START EXTRACTED TEXT

Hi.
Looking back I don't really like my first post now, but as it was the only thing I could write over the last days I'll leave it where it is. Maybe I'll even post what I feel at a given moment more often. We'll see.
Today I want to post what should have been my first post. My mood as I'm writing this differs somewhat from when I wrote my first draft of this post so it may read a little bit whacky. The inherent message however is the same, so please bear with me.
Here goes:
I'm not going to share my story here, not because I do not want to but rather because it is nothing special considering the bigger picture and because it is not important to me. If you want to read a sad story pick up a book or a newspaper. There's many of us and more are joining the ranks every day.
My life has taught me that the world isn't fair and that people aren't nice. True, just as there are exceptions to every rule there are in fact some nice people out there and sometimes for some people everything turns out alright. Not for me though and not for too many others.

END EXTRACTED TEXT

__PROBLEM__: Set down everything in the blog post from "Looking back I" down to "ranks every day.", word for word. Rely solely on the blog post.

START RECORD EXTRACTS

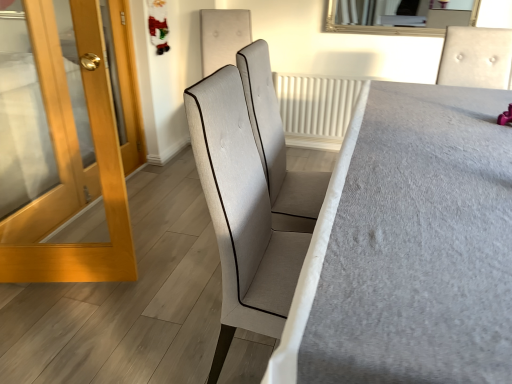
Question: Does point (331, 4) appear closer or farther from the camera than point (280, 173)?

END RECORD EXTRACTS
START RECORD EXTRACTS

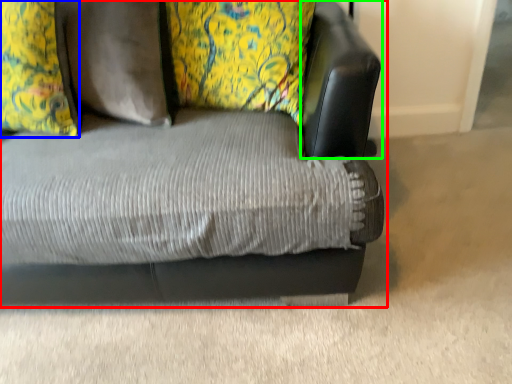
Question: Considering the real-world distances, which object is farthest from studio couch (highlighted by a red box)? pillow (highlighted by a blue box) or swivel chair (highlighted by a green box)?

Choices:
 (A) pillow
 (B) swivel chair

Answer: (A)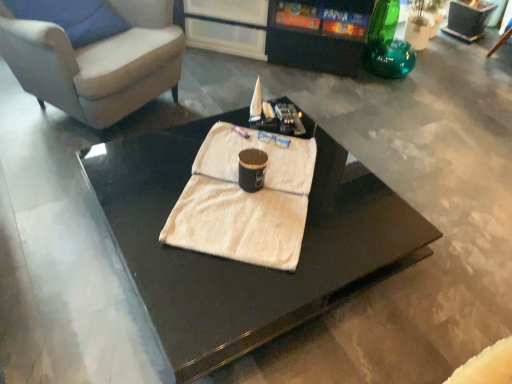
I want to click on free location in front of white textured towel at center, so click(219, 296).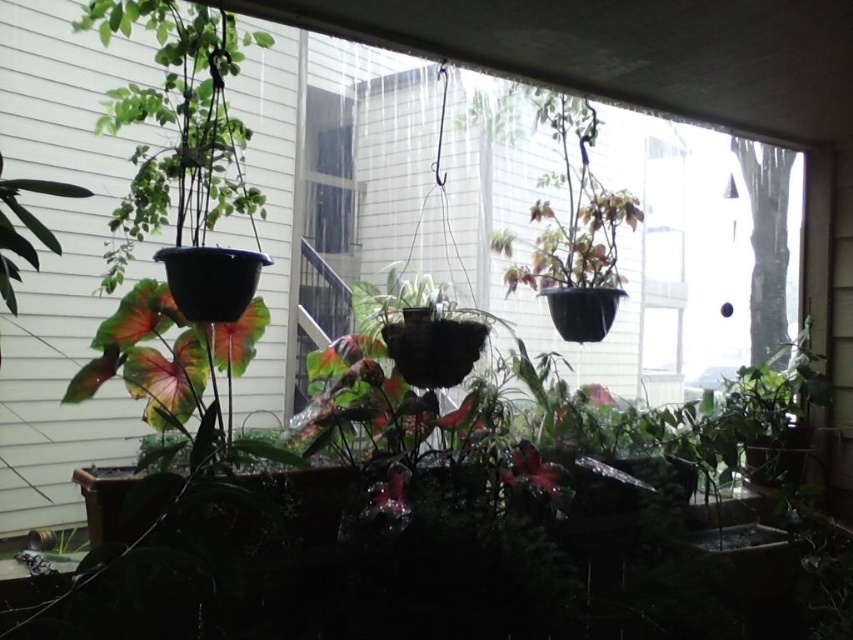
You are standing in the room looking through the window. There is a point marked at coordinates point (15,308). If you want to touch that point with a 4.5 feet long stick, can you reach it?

END RECORD EXTRACTS
START RECORD EXTRACTS

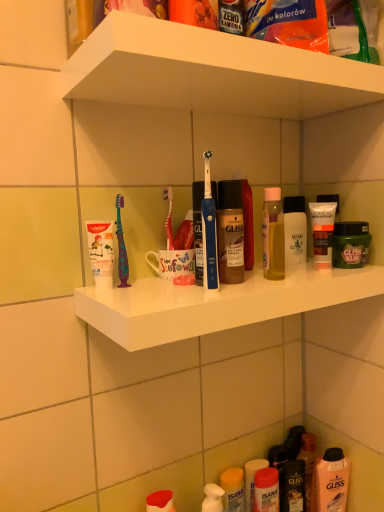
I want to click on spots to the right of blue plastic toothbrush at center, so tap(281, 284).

END RECORD EXTRACTS

__SOLUTION BELOW__:
Looking back I don't really like my first post now, but as it was the only thing I could write over the last days I'll leave it where it is. Maybe I'll even post what I feel at a given moment more often. We'll see.
Today I want to post what should have been my first post. My mood as I'm writing this differs somewhat from when I wrote my first draft of this post so it may read a little bit whacky. The inherent message however is the same, so please bear with me.
Here goes:
I'm not going to share my story here, not because I do not want to but rather because it is nothing special considering the bigger picture and because it is not important to me. If you want to read a sad story pick up a book or a newspaper. There's many of us and more are joining the ranks every day.